#### Record extracts
════════
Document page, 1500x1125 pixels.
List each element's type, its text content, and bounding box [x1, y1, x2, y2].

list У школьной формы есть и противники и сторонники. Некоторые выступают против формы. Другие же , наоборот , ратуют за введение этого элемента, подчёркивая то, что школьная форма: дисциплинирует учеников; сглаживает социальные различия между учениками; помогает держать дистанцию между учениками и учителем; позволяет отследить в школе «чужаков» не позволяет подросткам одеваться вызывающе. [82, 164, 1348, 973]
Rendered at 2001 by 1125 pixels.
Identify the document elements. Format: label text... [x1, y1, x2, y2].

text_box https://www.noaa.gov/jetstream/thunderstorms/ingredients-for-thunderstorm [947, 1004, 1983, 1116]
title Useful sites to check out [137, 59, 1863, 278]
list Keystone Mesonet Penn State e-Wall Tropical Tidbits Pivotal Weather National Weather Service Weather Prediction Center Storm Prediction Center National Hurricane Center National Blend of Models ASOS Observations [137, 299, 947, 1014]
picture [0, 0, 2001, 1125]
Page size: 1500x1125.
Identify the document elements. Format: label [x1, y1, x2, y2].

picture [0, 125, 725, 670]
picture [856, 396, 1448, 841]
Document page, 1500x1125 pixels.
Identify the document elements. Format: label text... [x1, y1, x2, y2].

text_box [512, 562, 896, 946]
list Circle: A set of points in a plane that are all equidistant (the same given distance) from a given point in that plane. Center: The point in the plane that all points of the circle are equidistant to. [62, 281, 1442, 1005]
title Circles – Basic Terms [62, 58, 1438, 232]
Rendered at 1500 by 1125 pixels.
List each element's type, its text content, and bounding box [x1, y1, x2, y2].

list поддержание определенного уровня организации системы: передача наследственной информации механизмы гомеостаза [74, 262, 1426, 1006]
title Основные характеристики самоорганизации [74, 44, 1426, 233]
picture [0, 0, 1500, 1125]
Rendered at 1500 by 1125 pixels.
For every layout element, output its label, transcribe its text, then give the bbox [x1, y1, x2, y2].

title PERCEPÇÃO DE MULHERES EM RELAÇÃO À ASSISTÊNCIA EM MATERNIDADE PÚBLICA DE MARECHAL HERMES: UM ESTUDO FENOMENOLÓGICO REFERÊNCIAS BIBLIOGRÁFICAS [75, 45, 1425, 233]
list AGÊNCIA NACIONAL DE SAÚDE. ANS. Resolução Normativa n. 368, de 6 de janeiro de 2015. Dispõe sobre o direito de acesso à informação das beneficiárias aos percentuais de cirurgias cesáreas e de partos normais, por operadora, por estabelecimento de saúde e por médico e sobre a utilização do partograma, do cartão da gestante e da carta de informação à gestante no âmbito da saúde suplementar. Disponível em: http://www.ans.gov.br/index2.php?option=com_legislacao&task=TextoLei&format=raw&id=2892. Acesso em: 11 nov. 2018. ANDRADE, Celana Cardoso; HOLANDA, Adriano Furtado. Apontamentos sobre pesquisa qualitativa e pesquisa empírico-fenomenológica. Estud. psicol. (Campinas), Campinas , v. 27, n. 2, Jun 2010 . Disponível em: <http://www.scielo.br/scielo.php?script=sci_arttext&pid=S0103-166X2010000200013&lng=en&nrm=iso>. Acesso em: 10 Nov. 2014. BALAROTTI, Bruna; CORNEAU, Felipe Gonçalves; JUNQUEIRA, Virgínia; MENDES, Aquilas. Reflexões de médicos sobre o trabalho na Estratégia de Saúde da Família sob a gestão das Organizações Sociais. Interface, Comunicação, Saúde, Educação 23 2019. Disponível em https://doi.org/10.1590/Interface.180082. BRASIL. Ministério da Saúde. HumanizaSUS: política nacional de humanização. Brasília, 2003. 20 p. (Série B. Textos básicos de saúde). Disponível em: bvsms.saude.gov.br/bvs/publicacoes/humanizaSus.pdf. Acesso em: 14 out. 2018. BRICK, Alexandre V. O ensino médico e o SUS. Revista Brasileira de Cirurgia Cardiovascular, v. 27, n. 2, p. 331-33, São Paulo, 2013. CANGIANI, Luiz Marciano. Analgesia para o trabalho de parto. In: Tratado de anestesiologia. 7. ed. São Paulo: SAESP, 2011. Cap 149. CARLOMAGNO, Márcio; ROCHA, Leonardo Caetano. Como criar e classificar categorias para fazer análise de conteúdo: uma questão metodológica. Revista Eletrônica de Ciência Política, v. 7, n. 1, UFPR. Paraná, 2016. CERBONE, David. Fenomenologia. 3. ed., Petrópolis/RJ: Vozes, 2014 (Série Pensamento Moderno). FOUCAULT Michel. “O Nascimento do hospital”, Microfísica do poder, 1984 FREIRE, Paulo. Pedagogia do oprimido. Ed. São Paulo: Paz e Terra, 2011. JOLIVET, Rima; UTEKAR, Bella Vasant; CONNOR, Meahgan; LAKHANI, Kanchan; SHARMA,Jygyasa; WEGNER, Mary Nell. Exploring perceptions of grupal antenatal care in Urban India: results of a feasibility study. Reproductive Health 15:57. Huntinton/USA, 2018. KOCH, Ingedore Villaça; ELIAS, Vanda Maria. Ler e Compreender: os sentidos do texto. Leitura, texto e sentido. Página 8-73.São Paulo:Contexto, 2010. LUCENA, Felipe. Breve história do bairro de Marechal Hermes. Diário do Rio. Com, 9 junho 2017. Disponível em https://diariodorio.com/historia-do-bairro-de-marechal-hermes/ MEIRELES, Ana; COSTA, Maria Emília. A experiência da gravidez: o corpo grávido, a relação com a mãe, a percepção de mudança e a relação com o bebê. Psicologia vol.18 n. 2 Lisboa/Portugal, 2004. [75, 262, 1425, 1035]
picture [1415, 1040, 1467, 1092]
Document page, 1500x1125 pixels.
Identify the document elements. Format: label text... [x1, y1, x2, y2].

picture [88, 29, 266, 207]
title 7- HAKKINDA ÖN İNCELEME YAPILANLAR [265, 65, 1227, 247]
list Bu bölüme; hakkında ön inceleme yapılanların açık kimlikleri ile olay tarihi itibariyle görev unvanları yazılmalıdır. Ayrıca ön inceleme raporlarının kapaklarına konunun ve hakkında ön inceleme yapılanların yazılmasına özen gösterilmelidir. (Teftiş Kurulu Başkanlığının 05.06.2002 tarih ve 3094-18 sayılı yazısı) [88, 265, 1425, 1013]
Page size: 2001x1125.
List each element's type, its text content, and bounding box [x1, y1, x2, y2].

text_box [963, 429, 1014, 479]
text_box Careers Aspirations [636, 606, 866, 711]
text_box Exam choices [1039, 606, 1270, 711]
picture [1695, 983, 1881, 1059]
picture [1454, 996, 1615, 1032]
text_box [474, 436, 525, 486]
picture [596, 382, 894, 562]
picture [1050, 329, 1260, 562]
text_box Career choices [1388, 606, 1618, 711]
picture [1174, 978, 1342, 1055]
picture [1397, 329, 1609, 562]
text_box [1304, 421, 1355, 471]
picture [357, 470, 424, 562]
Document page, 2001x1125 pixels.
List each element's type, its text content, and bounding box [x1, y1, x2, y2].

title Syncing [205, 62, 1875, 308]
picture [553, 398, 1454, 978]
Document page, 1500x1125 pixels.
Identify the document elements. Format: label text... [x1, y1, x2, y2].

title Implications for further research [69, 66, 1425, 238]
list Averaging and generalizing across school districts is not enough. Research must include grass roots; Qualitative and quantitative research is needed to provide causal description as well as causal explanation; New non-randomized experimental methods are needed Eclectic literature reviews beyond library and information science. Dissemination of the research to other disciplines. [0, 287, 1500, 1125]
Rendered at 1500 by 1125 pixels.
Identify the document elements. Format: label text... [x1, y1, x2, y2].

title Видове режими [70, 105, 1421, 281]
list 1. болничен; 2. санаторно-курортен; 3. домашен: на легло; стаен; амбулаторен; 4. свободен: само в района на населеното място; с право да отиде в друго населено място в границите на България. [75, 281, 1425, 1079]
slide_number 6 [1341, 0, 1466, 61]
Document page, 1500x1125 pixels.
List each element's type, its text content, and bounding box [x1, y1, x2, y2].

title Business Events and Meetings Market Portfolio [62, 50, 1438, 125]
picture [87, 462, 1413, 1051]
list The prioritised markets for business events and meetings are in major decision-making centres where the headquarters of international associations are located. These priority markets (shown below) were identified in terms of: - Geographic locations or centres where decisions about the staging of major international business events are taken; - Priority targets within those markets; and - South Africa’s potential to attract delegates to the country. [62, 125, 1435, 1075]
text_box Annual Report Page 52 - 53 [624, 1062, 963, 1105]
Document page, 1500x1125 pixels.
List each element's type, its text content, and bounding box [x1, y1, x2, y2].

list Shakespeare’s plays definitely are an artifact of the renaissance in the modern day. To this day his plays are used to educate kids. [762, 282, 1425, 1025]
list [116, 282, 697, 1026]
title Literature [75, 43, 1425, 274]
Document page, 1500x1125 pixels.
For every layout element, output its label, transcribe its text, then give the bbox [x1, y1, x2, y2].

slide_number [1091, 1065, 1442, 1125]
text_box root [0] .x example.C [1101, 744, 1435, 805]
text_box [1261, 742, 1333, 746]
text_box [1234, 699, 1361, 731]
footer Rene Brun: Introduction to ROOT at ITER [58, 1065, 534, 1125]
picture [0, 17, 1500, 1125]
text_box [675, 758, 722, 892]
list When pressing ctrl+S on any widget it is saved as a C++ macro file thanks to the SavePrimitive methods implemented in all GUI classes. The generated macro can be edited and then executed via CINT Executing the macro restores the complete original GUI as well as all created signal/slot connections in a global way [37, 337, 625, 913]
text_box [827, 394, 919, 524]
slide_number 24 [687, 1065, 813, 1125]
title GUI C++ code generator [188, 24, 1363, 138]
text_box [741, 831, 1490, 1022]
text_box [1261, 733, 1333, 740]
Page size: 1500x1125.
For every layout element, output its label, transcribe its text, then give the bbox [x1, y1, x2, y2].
════════
#### Your assignment
Only this range is to be output: the line that contains "text_box [741, 831, 1490, 1022]" through the last line of the records above, both inclusive.

#### Problem solution
text_box [741, 831, 1490, 1022]
text_box [1261, 733, 1333, 740]
Page size: 1500x1125.
For every layout element, output its label, transcribe its text, then give the bbox [x1, y1, x2, y2].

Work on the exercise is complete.